The technical indicators are neutral to bearish. The MACD histogram is negative and contracting, RSI is neutral at 50.148, and moving averages indicate a bearish trend (SMA_200 > SMA_20 > SMA_5). The stock is trading near its pivot level of 13.695, with resistance at 14.073 and support at 13.316.

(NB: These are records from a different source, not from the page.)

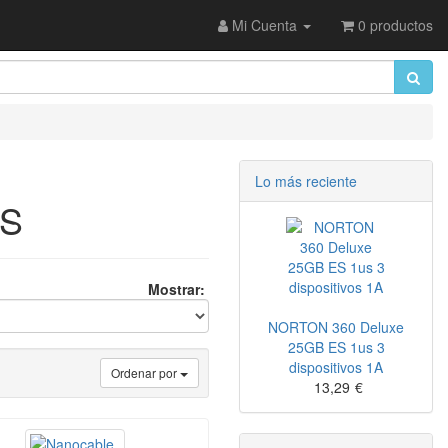
Mi Cuenta
0 productos
Lo más reciente
S
Mostrar:
NORTON 360 Deluxe
25GB ES 1us 3
dispositivos 1A
Ordenar por
13,29
€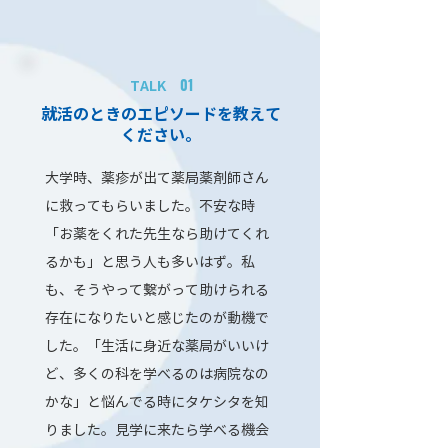
01
TALK
就活のときのエピソードを教えて
ください。
大学時、薬疹が出て薬局薬剤師さん
に救ってもらいました。不安な時
「お薬をくれた先生なら助けてくれ
るかも」と思う人も多いはず。私
も、そうやって繋がって助けられる
存在になりたいと感じたのが動機で
した。「生活に身近な薬局がいいけ
ど、多くの科を学べるのは病院なの
かな」と悩んでる時にタケシタを知
りました。見学に来たら学べる機会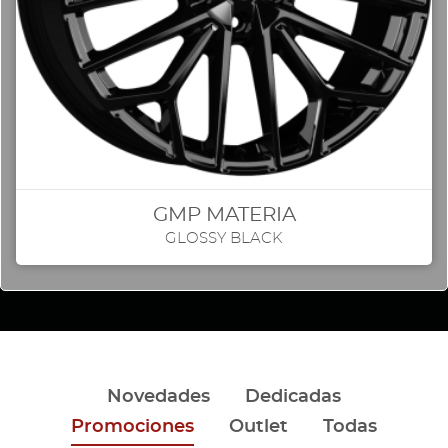
GMP MATERIA
GLOSSY BLACK
Novedades
Dedicadas
Promociones
Outlet
Todas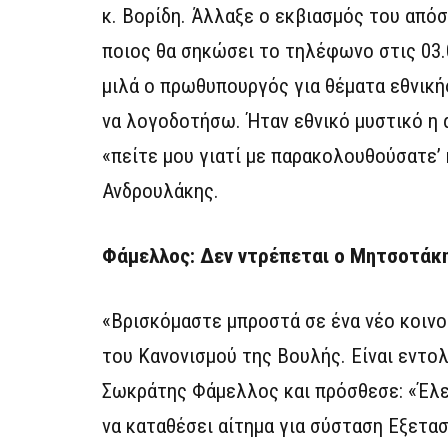
κ. Βορίδη. Άλλαξε ο εκβιασμός του απόσ
ποιος θα σηκώσει το τηλέφωνο στις 03.00
μιλά ο πρωθυπουργός για θέματα εθνικής
να λογοδοτήσω. Ήταν εθνικό μυστικό η α
«πείτε μου γιατί με παρακολουθούσατε’ 
Ανδρουλάκης.
Φάμελλος: Δεν ντρέπεται ο Μητσοτάκης
«Βρισκόμαστε μπροστά σε ένα νέο κοινο
του Κανονισμού της Βουλής. Είναι εντο
Σωκράτης Φάμελλος και πρόσθεσε: «Έλε
να καταθέσει αίτημα για σύσταση Εξετα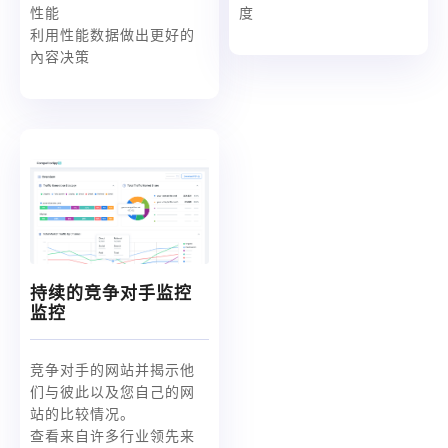
性能
度
利用性能数据做出更好的
內容决策
持续的竞争对手监控
监控
竞争对手的网站并揭示他
们与彼此以及您自己的网
站的比较情况。
查看来自许多行业领先来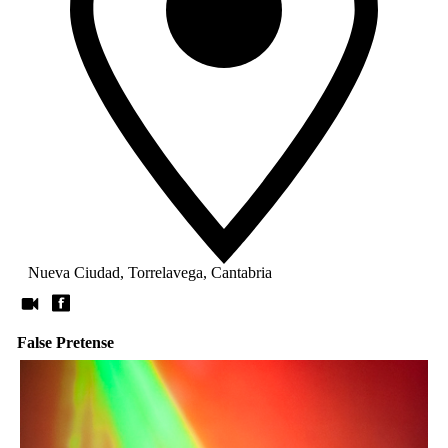
Nueva Ciudad, Torrelavega, Cantabria
False Pretense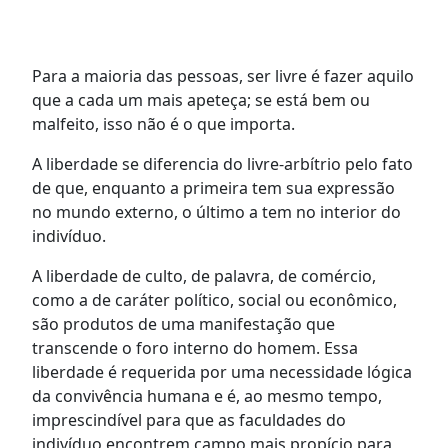
Para a maioria das pessoas, ser livre é fazer aquilo
que a cada um mais apeteça; se está bem ou
malfeito, isso não é o que importa.
A liberdade se diferencia do livre-arbítrio pelo fato
de que, enquanto a primeira tem sua expressão
no mundo externo, o último a tem no interior do
indivíduo.
A liberdade de culto, de palavra, de comércio,
como a de caráter político, social ou econômico,
são produtos de uma manifestação que
transcende o foro interno do homem. Essa
liberdade é requerida por uma necessidade lógica
da convivência humana e é, ao mesmo tempo,
imprescindível para que as faculdades do
indivíduo encontrem campo mais propício para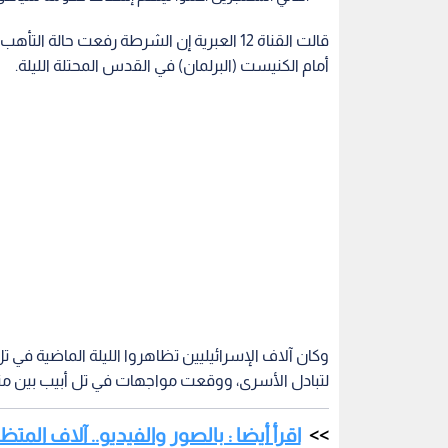
قالت القناة 12 العبرية إن الشرطة رفعت حال
أمام الكنيست (البرلمان) في القدس المحتلة الليلة.
وكان آلاف الإسرائيليين تظاهروا الليلة الماضية في 
لتبادل الأسرى، ووقعت مواجهات في تل أبيب بين م
اقرأ أيضا : بالصور والفيديو.. آلاف ال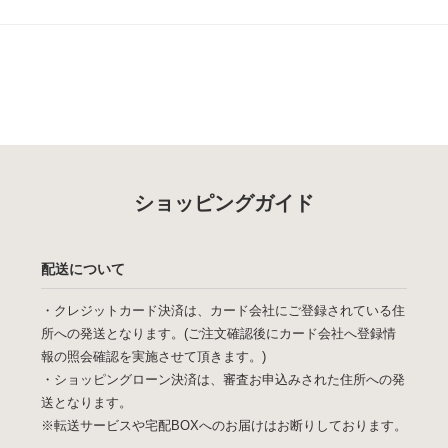
ショッピングガイド
配送について
・クレジットカード決済は、カード会社にご登録されている住
所への発送となります。(ご注文確認後にカード会社へ登録情
報の照会確認を実施させて頂きます。)
・ショッピングローン決済は、審査お申込みされた住所への発
送となります。
※転送サービスや宅配BOXへのお届けはお断りしております。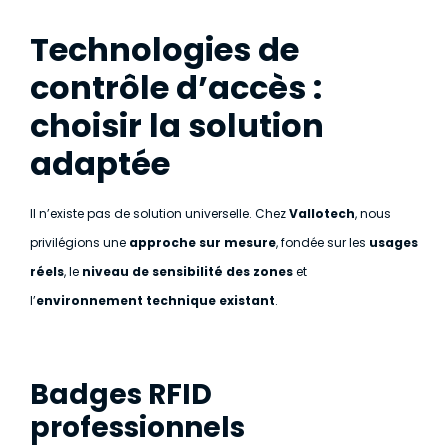
Technologies de
contrôle d’accès :
choisir la solution
adaptée
Il n’existe pas de solution universelle. Chez
Vallotech
, nous
privilégions une
approche sur mesure
, fondée sur les
usages
réels
, le
niveau de sensibilité des zones
et
l’
environnement technique existant
.
Badges RFID
professionnels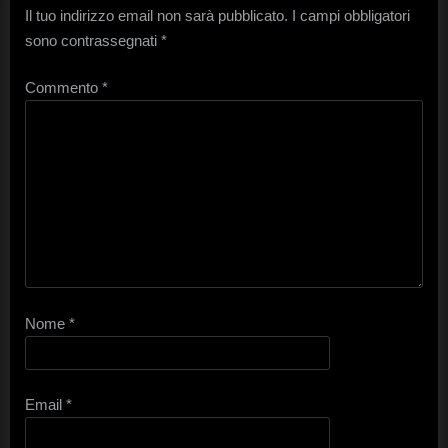
Il tuo indirizzo email non sarà pubblicato.
I campi obbligatori
sono contrassegnati
*
Commento
*
Nome
*
Email
*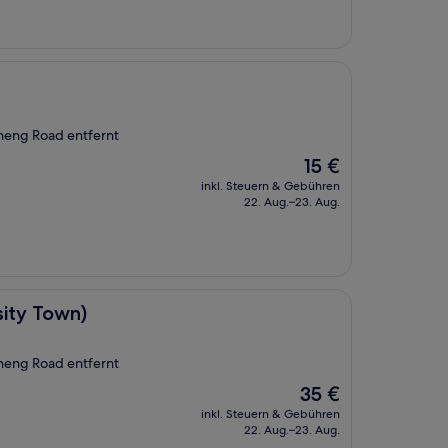
heng Road entfernt
Der
15 €
Preis
inkl. Steuern & Gebühren
beträgt
22. Aug.–23. Aug.
15 €
sity Town)
heng Road entfernt
Der
35 €
Preis
inkl. Steuern & Gebühren
beträgt
22. Aug.–23. Aug.
35 €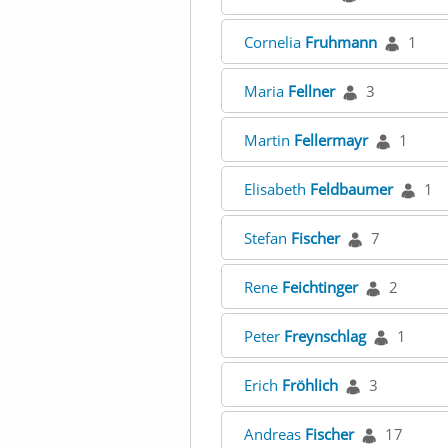
Cornelia
Fruhmann
1
Maria
Fellner
3
Martin
Fellermayr
1
Elisabeth
Feldbaumer
1
Stefan
Fischer
7
Rene
Feichtinger
2
Peter
Freynschlag
1
Erich
Fröhlich
3
Andreas
Fischer
17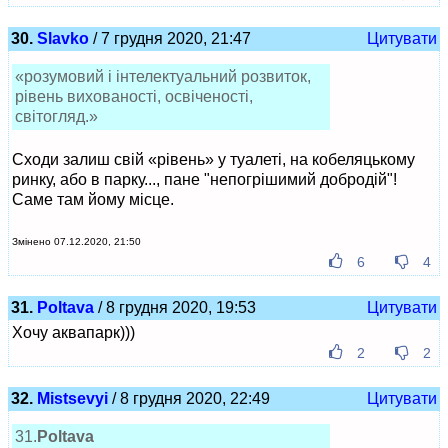
30.
Slavko
/ 7 грудня 2020, 21:47
Цитувати
«розумовий і інтелектуальний розвиток,
рівень вихованості, освіченості,
світогляд.»
Сходи залиш свій «рівень» у туалеті, на кобеляцькому
ринку, або в парку..., пане "непогрішимий добродій"!
Саме там йому місце.
Змінено 07.12.2020, 21:50
6
4
31.
Poltava
/ 8 грудня 2020, 19:53
Цитувати
Хочу аквапарк)))
2
2
32.
Mistsevyi
/ 8 грудня 2020, 22:49
Цитувати
31.
Poltava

The announcement of a 1.75% discount in the Dividend Reinvestment Plan starting April 1, 2026, could attract income-focused investors. Additionally, the company's commitment to social responsibility initiatives may appeal to ESG-conscious investors.
Declining financial performance in Q4 2025, with revenue down 1.89% YoY, net income down 18.44% YoY, and EPS down 20.83% YoY. Bearish technical indicators and lack of significant insider or hedge fund activity further weigh on the stock.
In Q4 2025, Telus reported a revenue decline of 1.89% YoY to $5.23 billion, net income dropped 18.44% YoY to $292 million, and EPS fell 20.83% YoY to $0.19. Gross margin also slightly declined to 41.38%.
Analysts have mixed views. Scotiabank raised the price target to C$23 from C$22 and maintained an Outperform rating, while TD Securities lowered the price target to C$21 from C$25 but kept a Buy rating. This reflects cautious optimism but no strong consensus.